1 ソーシャルメディアの利点と欠点
2 実際に起こった事件について
3 ソーシャルメディアを利用する子供自身とその親にできる対処法
ソーシャルメディアやSNSと呼ばれるTwitter、mixi、Facebookなどのwebサービスには様々な利点があるが、そもそもソーシャルメディアとは、「あらゆる人が利用できる環境に、各利用者が情報発信を行うことで形成される、コミュニケーション型情報を集約・分別したメディア」である。つまり、ソーシャルメディアにおける最大の利点は、手軽に多数の相手とコミュニケーションを行えるということである。
特にTwitterやFacebookではリアルタイムな情報を発信・閲覧できるという点で、近年では多くの注目を集めている。
その一方で、これらのwebサービスは決して少なくはない欠点を抱えている。利点である手軽さゆえに、デマや誤った情報が拡散したり、誹謗中傷が多くみられるほか、プロフィールを偽る、個人情報が漏れかねない、機能が複雑でわかりにくいなど、問題は様々である。
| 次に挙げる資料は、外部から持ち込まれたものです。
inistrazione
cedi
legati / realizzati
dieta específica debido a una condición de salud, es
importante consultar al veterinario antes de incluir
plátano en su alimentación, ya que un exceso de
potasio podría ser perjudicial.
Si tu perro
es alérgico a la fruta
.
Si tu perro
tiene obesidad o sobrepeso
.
さらに、ソーシャルメディアがきっかけとなった事件も起きている。あるユーザーがTwitterで「【拡散希望】今夜正確には明日の0~1時に大地震=200年に一度の地震がくるみたいです 関東地方の人は注意してください」という文章を投稿し、少なくとも300回はリツイートされ、一時騒然となったことがある。実際にはこのとき地震は起こらなかったが、手軽に情報を発信し、手軽に情報を手に入れられるということは、このような誤った情報も拡大しやすいということである。
また、SNS上での出会いが原因となった売春事件も有名である。中学生教諭が、卒業アルバムにある男子生徒の写真をSNSのプロフィールに張り付け、年齢を詐称し高校生になりすます。ゲームサイトを通じて女子中高生に近づき、ゲームで使用できる「コイン(仮想通貨)をあげる」といった甘言で釣って、見返りに裸の写真を送らせる。
このように、ソーシャルメディアの欠点を突いた事件が日々増加している。では、これらの被害からSNSを利用する子供たちを守るために、保護者や利用者自身ができることはあるだろうか。
今回、例として挙げた二つの事件はどちらも情報を鵜呑みにしたために起こっている。特に前者はその側面が強いため、対策としては、情報を鵜呑みにせずよく吟味するということが挙げられる。
後者の事例は、偽りのプロフィールを信用し、甘言に釣られたことが原因だが、SNSが出会い系サイトのように利用されている側面があるということも原因といえる。出会い系サイトなどの子供にとって有害なwebサイトは、携帯電話会社のフィルタリングサービスを利用することでアクセスを制限することができるが、このサービスも完璧ではなく、子供にとって危険性があるwebサイトを全て規制できるわけではない。そのため、保護者も自分の子供がどんなwebサービスを利用し、またそれがどういったものなのかということを把握する必要があるだろう。